Problem >> Only one stretch of the data below is wanted: the lines from the one with "10: (212, 43, 4.61)" through the one with "30: (532, 25, 2.31)", repeated exactly.

[Records from a data collection]
◆ ◆ ◆ ◆ ◆ ◆ ◆

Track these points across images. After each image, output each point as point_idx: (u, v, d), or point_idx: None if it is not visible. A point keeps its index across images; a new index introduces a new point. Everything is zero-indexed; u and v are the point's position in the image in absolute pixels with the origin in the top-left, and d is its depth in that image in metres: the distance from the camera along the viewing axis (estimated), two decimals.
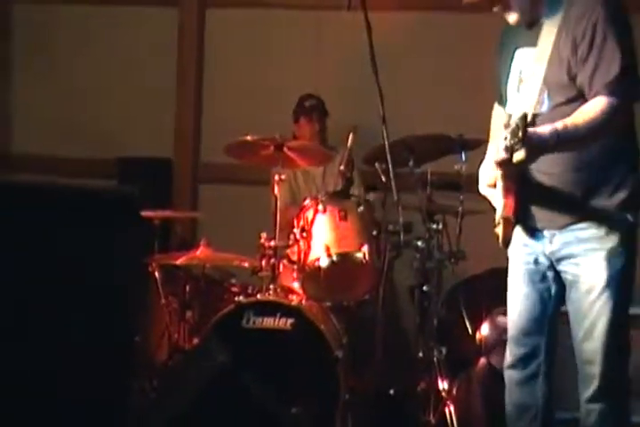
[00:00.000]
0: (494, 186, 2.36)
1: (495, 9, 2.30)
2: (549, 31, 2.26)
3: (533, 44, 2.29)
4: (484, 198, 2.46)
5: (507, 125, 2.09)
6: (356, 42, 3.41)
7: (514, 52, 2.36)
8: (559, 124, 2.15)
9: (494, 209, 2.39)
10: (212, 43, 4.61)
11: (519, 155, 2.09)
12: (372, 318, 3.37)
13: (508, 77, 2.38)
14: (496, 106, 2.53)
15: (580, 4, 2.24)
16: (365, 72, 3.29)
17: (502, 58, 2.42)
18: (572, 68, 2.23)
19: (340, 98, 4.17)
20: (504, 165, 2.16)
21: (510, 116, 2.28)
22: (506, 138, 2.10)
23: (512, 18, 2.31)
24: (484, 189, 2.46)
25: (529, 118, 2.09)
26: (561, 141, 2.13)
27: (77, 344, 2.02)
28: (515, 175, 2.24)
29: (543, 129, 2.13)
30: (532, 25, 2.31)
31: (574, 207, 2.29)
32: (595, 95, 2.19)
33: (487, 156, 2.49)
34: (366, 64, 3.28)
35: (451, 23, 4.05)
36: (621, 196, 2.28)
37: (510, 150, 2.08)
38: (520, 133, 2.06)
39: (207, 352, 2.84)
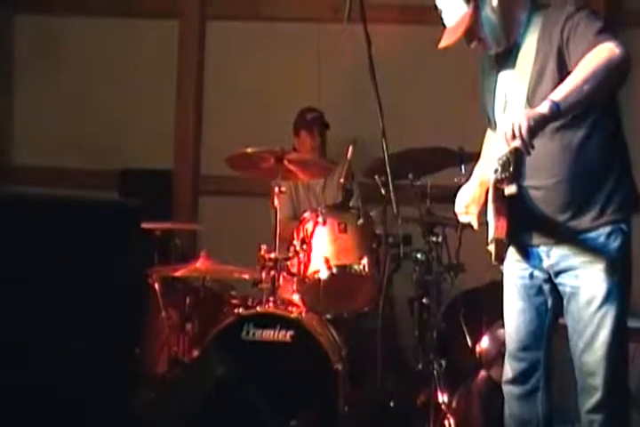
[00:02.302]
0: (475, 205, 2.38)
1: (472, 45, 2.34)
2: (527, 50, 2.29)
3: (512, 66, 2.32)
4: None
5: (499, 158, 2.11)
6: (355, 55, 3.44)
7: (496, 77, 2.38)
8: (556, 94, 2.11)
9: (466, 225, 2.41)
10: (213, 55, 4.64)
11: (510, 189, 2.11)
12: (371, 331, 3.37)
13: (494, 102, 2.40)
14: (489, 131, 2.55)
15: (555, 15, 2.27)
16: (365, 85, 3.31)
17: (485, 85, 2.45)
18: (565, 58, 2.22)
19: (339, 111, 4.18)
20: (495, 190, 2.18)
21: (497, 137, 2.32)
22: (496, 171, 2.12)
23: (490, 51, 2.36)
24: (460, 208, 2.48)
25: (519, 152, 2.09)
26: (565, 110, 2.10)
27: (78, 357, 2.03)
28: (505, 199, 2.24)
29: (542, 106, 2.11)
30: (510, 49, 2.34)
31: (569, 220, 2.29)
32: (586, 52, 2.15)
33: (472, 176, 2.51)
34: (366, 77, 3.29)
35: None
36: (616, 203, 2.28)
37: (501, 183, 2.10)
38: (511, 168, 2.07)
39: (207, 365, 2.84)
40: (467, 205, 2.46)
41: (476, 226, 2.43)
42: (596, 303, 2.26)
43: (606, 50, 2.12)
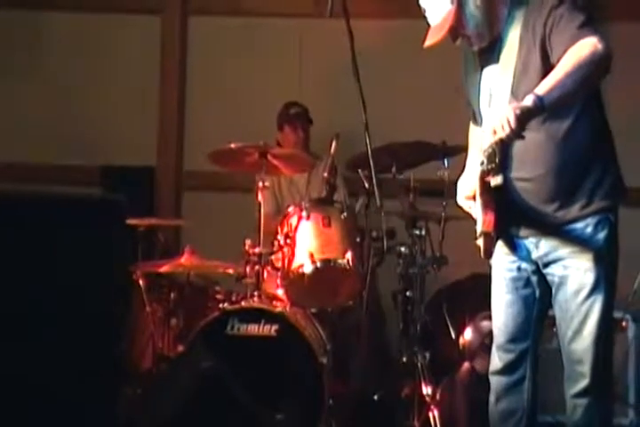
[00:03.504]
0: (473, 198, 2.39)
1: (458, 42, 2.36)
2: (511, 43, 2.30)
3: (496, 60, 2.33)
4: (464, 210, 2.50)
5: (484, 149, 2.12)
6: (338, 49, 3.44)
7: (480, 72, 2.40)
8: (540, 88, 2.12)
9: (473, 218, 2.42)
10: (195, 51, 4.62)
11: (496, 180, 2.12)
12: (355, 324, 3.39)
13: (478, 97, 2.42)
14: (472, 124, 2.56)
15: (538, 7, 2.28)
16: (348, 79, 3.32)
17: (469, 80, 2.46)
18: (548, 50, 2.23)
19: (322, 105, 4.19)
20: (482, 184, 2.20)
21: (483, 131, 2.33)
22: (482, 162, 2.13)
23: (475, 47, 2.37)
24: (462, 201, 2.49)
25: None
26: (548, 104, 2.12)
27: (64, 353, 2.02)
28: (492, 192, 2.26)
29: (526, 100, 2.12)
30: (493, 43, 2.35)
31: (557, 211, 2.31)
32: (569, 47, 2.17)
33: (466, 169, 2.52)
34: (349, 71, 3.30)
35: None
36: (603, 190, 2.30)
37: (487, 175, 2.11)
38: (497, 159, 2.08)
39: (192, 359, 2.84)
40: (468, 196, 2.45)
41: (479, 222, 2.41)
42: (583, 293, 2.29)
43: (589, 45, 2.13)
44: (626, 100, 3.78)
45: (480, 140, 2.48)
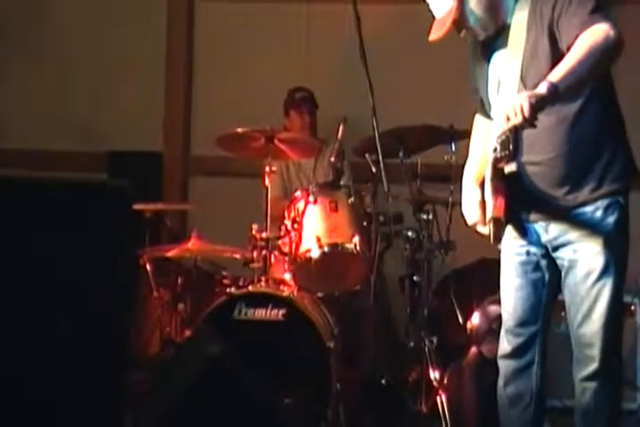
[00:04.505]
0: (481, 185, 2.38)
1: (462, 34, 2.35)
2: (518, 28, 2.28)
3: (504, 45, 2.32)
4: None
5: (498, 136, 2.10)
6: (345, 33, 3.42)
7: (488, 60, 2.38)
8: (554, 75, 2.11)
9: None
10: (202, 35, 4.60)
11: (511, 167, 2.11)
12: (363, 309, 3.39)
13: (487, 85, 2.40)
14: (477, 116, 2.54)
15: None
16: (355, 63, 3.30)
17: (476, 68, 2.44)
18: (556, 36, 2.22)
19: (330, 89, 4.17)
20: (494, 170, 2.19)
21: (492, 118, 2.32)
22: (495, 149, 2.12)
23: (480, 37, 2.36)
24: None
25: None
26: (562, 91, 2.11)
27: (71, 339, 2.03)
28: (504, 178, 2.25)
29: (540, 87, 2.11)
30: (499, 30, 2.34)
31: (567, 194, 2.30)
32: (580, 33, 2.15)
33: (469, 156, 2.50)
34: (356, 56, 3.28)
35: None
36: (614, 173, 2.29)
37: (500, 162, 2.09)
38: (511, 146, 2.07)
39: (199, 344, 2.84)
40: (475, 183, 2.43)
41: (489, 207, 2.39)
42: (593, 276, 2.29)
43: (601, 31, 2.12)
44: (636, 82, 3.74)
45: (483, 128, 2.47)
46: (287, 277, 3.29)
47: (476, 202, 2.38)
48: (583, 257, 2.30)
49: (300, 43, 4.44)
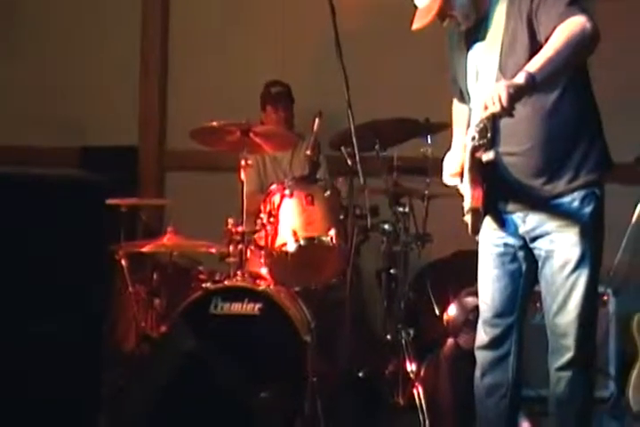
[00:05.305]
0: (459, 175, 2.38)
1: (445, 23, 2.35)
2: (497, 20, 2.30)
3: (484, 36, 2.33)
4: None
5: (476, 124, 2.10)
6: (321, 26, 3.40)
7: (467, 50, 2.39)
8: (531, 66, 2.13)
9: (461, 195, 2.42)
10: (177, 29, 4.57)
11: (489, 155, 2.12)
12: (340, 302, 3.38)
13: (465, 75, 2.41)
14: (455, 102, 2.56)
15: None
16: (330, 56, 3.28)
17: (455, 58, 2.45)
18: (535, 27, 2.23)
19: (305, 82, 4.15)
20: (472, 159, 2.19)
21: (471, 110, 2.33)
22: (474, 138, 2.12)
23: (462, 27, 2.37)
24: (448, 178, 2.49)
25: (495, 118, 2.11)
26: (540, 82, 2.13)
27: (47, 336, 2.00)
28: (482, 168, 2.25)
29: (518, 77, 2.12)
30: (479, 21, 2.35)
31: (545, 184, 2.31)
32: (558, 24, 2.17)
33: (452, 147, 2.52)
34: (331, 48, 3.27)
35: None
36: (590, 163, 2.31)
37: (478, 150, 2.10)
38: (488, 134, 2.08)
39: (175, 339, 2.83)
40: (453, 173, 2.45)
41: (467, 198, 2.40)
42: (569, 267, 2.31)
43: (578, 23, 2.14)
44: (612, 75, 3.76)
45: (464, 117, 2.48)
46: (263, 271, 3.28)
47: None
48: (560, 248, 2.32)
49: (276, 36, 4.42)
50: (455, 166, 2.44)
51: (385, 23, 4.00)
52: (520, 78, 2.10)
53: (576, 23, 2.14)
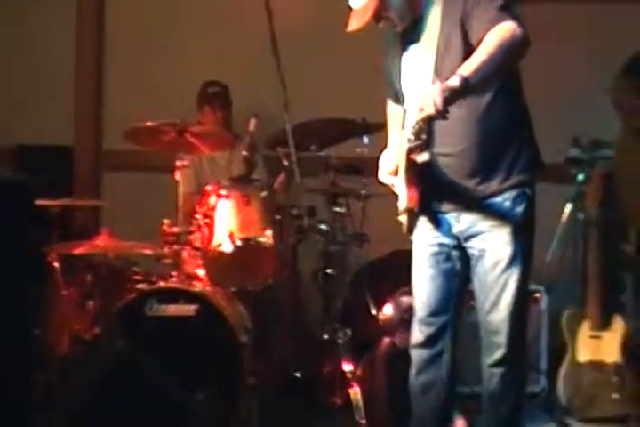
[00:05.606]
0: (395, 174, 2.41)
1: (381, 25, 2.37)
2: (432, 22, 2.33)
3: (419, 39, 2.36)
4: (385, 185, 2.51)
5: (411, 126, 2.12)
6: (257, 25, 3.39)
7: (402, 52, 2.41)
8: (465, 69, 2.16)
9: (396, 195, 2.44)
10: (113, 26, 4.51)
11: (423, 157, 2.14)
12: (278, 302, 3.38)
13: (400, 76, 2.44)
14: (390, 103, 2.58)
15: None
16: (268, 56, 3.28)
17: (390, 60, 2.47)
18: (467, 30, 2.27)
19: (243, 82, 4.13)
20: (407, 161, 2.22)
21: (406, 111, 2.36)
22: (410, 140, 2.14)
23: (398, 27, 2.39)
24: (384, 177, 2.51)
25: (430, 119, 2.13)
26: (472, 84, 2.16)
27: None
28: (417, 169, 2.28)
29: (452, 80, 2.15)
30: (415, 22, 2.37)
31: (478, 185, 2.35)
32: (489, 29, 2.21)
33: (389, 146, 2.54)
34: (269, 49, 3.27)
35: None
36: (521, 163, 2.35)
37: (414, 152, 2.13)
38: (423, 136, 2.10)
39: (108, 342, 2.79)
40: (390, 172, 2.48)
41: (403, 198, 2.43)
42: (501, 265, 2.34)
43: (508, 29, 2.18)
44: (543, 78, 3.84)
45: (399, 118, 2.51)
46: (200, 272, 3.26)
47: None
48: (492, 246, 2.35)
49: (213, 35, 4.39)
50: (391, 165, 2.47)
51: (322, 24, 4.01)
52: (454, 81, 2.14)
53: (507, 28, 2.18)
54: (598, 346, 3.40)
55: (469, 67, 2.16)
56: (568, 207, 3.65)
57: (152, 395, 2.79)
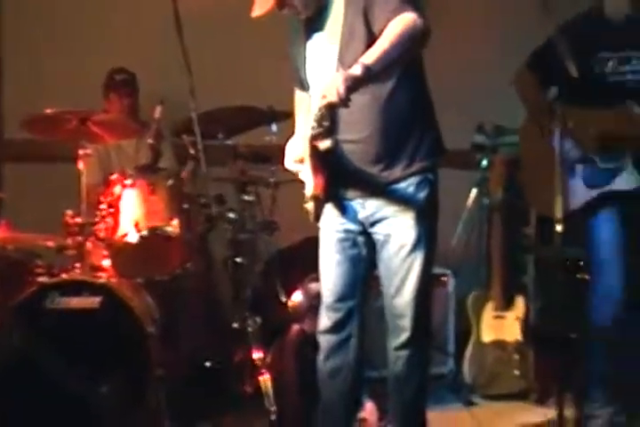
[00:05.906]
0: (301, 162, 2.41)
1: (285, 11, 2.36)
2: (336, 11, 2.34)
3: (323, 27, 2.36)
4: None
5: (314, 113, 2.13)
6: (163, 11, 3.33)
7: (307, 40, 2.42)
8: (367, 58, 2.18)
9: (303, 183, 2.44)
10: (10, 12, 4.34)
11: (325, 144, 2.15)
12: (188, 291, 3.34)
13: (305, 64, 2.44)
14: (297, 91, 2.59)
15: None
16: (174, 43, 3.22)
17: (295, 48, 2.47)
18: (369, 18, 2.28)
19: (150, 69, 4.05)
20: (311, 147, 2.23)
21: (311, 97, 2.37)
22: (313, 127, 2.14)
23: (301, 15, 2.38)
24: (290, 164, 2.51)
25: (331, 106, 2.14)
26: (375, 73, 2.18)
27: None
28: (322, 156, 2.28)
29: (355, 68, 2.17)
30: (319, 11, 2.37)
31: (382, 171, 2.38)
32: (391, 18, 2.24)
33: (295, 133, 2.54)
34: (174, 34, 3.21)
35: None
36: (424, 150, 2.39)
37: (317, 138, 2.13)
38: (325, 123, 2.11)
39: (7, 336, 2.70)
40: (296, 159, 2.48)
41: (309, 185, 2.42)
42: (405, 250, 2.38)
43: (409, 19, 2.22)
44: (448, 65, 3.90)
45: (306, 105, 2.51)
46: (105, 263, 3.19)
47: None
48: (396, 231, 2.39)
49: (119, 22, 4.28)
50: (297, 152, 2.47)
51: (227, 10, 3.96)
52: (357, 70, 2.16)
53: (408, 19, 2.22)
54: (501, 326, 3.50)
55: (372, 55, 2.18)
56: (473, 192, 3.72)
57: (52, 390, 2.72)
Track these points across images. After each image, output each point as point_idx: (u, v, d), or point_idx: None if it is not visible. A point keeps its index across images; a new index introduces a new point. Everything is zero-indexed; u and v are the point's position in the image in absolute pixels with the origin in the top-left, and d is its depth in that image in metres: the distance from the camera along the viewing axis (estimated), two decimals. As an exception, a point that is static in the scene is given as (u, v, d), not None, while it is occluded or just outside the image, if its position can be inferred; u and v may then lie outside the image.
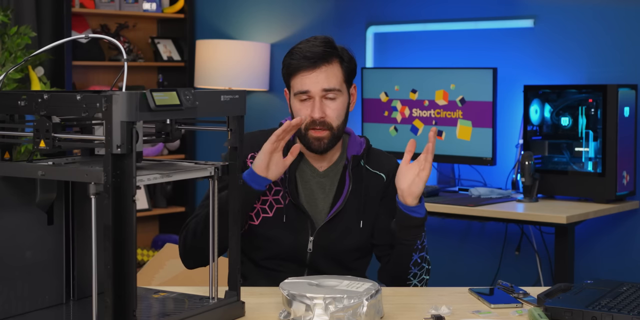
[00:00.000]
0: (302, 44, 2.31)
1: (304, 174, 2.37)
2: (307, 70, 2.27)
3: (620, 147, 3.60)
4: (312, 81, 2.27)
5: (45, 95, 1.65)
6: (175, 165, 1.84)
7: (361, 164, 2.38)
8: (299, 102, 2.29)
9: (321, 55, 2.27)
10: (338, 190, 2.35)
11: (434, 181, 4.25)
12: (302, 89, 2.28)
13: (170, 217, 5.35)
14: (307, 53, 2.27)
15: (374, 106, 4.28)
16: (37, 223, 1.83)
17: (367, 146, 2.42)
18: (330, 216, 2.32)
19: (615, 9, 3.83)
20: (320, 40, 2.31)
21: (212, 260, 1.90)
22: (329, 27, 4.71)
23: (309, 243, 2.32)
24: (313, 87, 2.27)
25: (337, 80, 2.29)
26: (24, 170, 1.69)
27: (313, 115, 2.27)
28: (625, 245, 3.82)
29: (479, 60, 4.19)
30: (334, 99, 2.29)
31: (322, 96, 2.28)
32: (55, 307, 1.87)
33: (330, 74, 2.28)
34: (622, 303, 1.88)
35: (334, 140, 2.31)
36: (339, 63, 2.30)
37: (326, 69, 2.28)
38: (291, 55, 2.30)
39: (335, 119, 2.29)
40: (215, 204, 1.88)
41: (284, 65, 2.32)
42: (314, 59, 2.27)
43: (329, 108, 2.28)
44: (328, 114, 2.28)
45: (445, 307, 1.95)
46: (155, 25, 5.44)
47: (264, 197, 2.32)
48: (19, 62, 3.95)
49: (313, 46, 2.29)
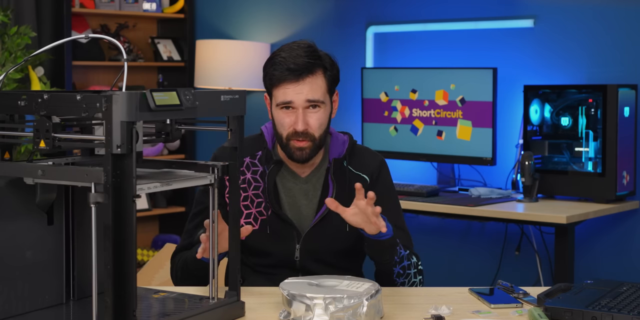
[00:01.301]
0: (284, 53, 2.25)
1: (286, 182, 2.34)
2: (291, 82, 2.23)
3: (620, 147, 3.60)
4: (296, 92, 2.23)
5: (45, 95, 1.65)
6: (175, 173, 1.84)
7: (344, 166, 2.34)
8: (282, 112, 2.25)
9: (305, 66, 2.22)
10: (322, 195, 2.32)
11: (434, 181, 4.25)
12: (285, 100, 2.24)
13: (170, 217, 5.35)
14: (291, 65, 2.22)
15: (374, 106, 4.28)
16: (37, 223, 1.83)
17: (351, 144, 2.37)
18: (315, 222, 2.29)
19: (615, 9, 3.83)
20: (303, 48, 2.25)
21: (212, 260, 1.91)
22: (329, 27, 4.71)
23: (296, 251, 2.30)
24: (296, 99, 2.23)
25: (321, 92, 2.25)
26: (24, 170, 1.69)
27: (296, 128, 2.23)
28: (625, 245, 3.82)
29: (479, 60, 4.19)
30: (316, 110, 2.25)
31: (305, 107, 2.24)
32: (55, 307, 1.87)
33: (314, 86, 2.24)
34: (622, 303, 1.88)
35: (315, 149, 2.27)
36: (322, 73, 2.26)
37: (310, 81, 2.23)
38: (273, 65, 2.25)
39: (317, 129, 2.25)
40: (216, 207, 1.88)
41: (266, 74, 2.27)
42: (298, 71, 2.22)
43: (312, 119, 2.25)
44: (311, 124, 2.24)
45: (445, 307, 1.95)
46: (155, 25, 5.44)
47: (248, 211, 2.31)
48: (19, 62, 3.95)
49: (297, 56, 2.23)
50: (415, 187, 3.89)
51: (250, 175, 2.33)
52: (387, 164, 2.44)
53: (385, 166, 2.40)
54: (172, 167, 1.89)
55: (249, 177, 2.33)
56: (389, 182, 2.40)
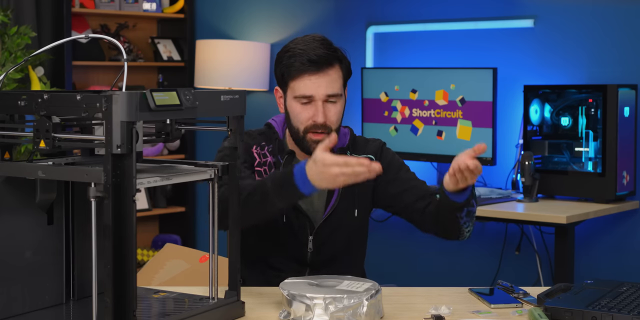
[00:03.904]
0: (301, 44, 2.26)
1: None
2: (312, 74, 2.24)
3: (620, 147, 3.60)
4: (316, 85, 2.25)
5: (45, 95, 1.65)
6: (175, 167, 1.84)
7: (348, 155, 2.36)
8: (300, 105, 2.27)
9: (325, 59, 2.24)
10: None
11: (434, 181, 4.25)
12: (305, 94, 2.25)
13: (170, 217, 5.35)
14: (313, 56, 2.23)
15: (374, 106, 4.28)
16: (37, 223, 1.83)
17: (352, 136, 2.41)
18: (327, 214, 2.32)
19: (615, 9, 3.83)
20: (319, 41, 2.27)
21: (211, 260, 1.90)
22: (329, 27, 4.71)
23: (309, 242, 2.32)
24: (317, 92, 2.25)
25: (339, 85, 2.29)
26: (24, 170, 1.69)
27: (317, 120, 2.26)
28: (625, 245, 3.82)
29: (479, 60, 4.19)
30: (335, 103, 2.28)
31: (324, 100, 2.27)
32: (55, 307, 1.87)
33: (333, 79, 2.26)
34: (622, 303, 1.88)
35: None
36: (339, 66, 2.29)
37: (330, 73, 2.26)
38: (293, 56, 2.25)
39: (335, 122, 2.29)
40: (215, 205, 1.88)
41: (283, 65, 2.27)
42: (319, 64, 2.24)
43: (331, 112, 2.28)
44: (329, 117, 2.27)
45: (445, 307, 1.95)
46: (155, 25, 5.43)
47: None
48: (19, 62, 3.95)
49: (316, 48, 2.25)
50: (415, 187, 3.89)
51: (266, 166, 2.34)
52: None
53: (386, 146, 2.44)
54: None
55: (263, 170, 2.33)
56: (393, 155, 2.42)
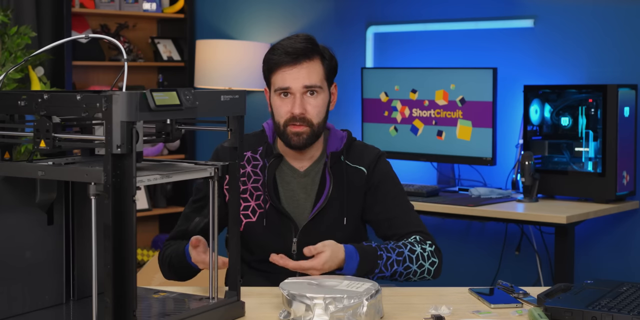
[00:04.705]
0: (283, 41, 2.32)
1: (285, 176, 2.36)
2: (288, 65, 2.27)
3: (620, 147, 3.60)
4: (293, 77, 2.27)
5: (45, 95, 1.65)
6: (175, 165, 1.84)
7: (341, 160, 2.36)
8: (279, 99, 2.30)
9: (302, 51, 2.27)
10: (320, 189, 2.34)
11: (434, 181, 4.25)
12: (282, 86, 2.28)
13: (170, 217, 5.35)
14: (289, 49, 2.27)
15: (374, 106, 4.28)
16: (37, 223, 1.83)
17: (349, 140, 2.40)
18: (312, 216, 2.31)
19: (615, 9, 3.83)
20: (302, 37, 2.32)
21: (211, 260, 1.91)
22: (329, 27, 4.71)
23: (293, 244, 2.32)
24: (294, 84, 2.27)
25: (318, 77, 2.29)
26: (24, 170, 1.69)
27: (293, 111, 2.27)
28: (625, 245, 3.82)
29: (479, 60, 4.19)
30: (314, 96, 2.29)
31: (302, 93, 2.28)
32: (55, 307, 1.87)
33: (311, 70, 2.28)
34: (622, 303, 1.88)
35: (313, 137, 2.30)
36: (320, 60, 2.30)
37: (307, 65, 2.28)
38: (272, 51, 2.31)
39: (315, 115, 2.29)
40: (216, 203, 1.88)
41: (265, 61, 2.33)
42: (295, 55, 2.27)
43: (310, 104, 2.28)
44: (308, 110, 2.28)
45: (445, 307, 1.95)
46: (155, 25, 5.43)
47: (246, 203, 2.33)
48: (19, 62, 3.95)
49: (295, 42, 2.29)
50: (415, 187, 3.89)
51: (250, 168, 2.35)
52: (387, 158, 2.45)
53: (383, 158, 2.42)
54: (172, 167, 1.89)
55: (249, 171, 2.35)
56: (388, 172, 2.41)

◆ ◆ ◆ ◆ ◆ ◆ ◆

Exercise output >>
10: (212, 43, 4.61)
11: (519, 155, 2.09)
12: (372, 318, 3.37)
13: (508, 77, 2.38)
14: (496, 106, 2.53)
15: (580, 4, 2.24)
16: (365, 72, 3.29)
17: (502, 58, 2.42)
18: (572, 68, 2.23)
19: (340, 98, 4.17)
20: (504, 165, 2.16)
21: (510, 116, 2.28)
22: (506, 138, 2.10)
23: (512, 18, 2.31)
24: (484, 189, 2.46)
25: (529, 118, 2.09)
26: (561, 141, 2.13)
27: (77, 344, 2.02)
28: (515, 175, 2.24)
29: (543, 129, 2.13)
30: (532, 25, 2.31)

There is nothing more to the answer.